Minimizing Thermal Resistance with Direct Attach Heat Spreaders

As commercial and military electronics applications continue to “push the envelope” with higher powers and smaller packaging requirements, it is becoming more critical to minimize the thermal resistance from the heat load to the heat sink. Ideal packaging materials must have high thermal conductivity and coefficient of thermal expansion (CTE) values that are compatible with the integrated circuit device while remaining lightweight and affordable. Given these constraints, removing high heat loads and/or high heat flux from these electronics presents some interesting challenges for design engineers.

One approach is to spread the heat to a larger area for dissipation through high thermal conductivity bulk materials or custom designed heat spreaders. Bulk metallic components such as copper or aluminum have high CTE values compared to most electronic components. Because of this CTE mismatch, heat spreading materials require the use of stress reducing components such as intermediate substrates, thermal pads, or grease for attachment to the semiconductor device. These materials compensate for the expansion differences between the semiconductor electronics and the heat spreader. However, they often provide significant thermal resistance due to their poor thermal conductivity. Thermal gap pads have thermal conductivities ranging from 0.5 to 3 W/m-K. This is significantly less than the metallic spreaders which range from 180 W/m-K in aluminum to over 400 W/m- K in copper spreaders.

Packaging materials with device and substrate compatible CTE values minimize the thermally induced stresses during power cycling. Thermal stresses often result in the delamination of substrates disrupting the thermal dissipation path and causing premature electronics failure. Good CTE compatibility mitigates this issue by eliminating the need for intermediate substrates and allowing direct attachment using high conductivity solder.
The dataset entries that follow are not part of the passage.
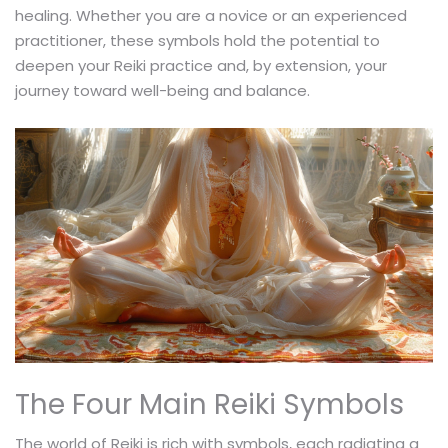
healing. Whether you are a novice or an experienced
practitioner, these symbols hold the potential to
deepen your Reiki practice and, by extension, your
journey toward well-being and balance.
The Four Main Reiki Symbols
The world of Reiki is rich with symbols, each radiating a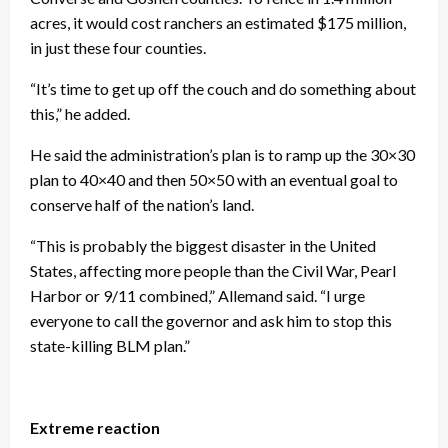
acres, it would cost ranchers an estimated $175 million,
in just these four counties.
“It’s time to get up off the couch and do something about
this,” he added.
He said the administration’s plan is to ramp up the 30×30
plan to 40×40 and then 50×50 with an eventual goal to
conserve half of the nation’s land.
“This is probably the biggest disaster in the United
States, affecting more people than the Civil War, Pearl
Harbor or 9/11 combined,” Allemand said. “I urge
everyone to call the governor and ask him to stop this
state-killing BLM plan.”
Extreme reaction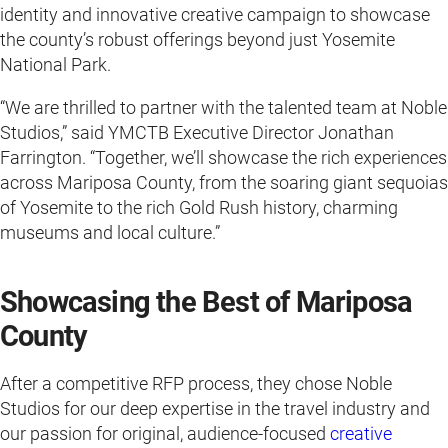
identity and innovative creative campaign to showcase
the county’s robust offerings beyond just Yosemite
National Park.
“We are thrilled to partner with the talented team at Noble
Studios,” said YMCTB Executive Director Jonathan
Farrington. “Together, we’ll showcase the rich experiences
across Mariposa County, from the soaring giant sequoias
of Yosemite to the rich Gold Rush history, charming
museums and local culture.”
Showcasing the Best of Mariposa
County
After a competitive RFP process, they chose Noble
Studios for our deep expertise in the travel industry and
our passion for original, audience-focused
creative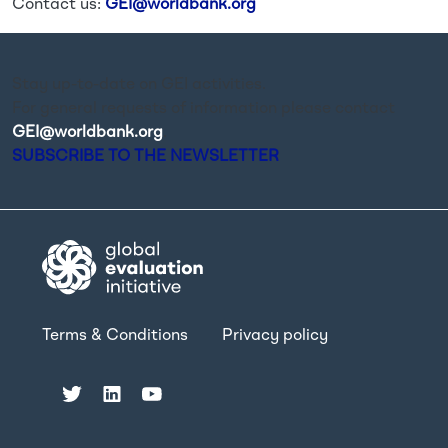
Contact us:
GEI@worldbank.org
Stay up-to-date on GEI activities.
For general requests of information please contact
GEI@worldbank.org
.
SUBSCRIBE TO THE NEWSLETTER
Terms & Conditions
Privacy policy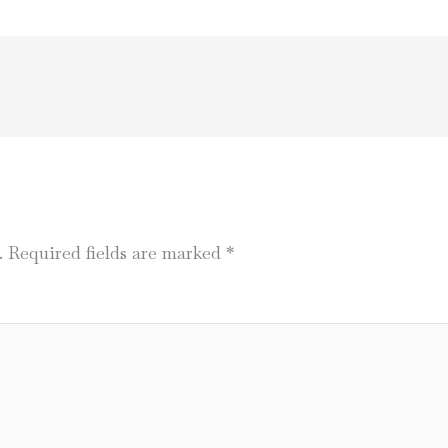
.
Required fields are marked
*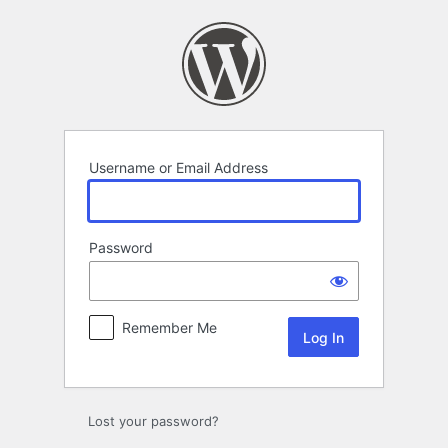
Log
In
Username or Email Address
Password
Remember Me
Lost your password?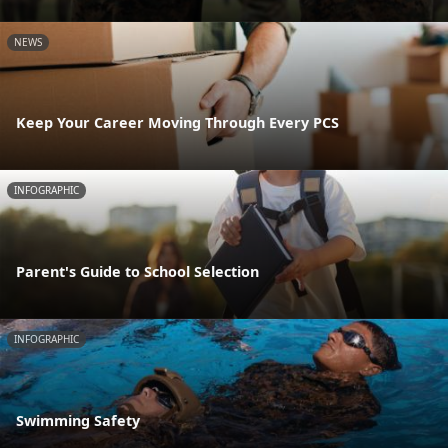
NEWS
Keep Your Career Moving Through Every PCS
INFOGRAPHIC
Parent's Guide to School Selection
INFOGRAPHIC
Swimming Safety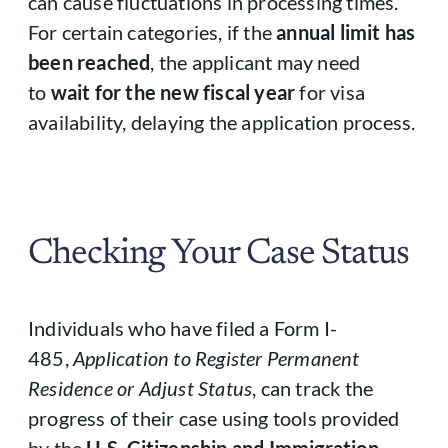
can cause fluctuations in processing times.
For certain categories, if the
annual limit has
been reached
, the applicant may need
to
wait for the new fiscal year
for visa
availability, delaying the application process.
Checking Your Case Status
Individuals who have filed a Form I-
485,
Application to Register Permanent
Residence or Adjust Status
, can track the
progress of their case using tools provided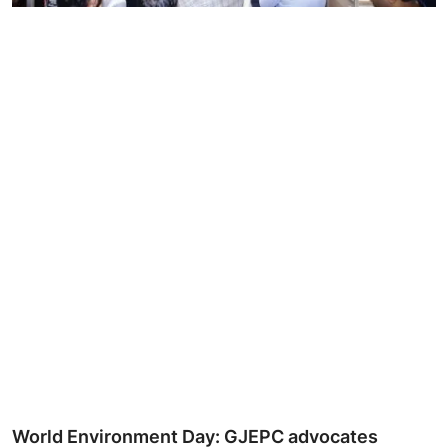
Ronversations
About Us
World Environment Day: GJEPC advocates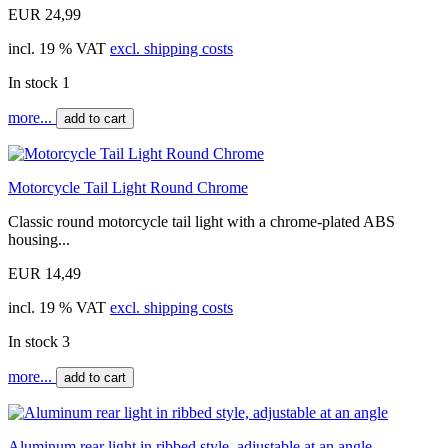
EUR 24,99
incl. 19 % VAT
excl. shipping costs
In stock 1
more...
add to cart
Motorcycle Tail Light Round Chrome
Classic round motorcycle tail light with a chrome-plated ABS
housing...
EUR 14,49
incl. 19 % VAT
excl. shipping costs
In stock 3
more...
add to cart
Aluminum rear light in ribbed style, adjustable at an angle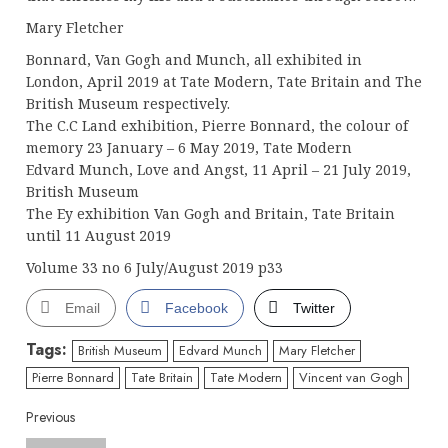
Mary Fletcher
Bonnard, Van Gogh and Munch, all exhibited in
London, April 2019 at Tate Modern, Tate Britain and The
British Museum respectively.
The C.C Land exhibition, Pierre Bonnard, the colour of
memory 23 January – 6 May 2019, Tate Modern
Edvard Munch, Love and Angst, 11 April – 21 July 2019,
British Museum
The Ey exhibition Van Gogh and Britain, Tate Britain
until 11 August 2019
Volume 33 no 6 July/August 2019 p33
Email
Facebook
Twitter
Tags:
British Museum
Edvard Munch
Mary Fletcher
Pierre Bonnard
Tate Britain
Tate Modern
Vincent van Gogh
Continue
Previous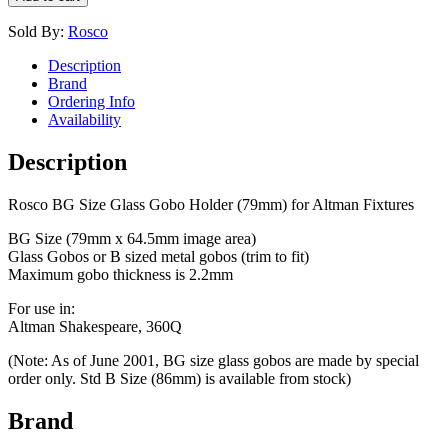
Sold By:
Rosco
Description
Brand
Ordering Info
Availability
Description
Rosco BG Size Glass Gobo Holder (79mm) for Altman Fixtures
BG Size (79mm x 64.5mm image area)
Glass Gobos or B sized metal gobos (trim to fit)
Maximum gobo thickness is 2.2mm
For use in:
Altman Shakespeare, 360Q
(Note: As of June 2001, BG size glass gobos are made by special
order only. Std B Size (86mm) is available from stock)
Brand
An optimum low CTE heat spreader combines low cost, lightweight materials, with the high heat transfer rate of passive, two phase heat transfer technology (heat pipes). The two most common systems, with a proven record of high performance and reliability in industrial applications are embedded heat pipe plates and vapor chambers. Solutions for improved CTE for both systems have been developed. An aluminum silicon carbide (AlSiC) embedded heat pipe plate and an aluminum nitride /direct bond copper vapor chamber allow for direct component attachment as well as distinctive thermal advantages. The two device structures, applications and implementation are different and will be examined here.